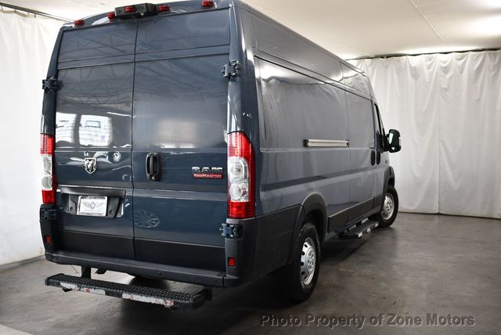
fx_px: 501
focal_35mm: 36
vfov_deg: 36.9
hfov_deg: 53.1
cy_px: 168
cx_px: 250
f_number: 3.5
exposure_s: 1/125
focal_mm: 18
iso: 800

## What the exercise asks
Copy out the lines from the line containing "hfov_deg: 53.1" to the end of the listing above, without alteration.

## Response
hfov_deg: 53.1
cy_px: 168
cx_px: 250
f_number: 3.5
exposure_s: 1/125
focal_mm: 18
iso: 800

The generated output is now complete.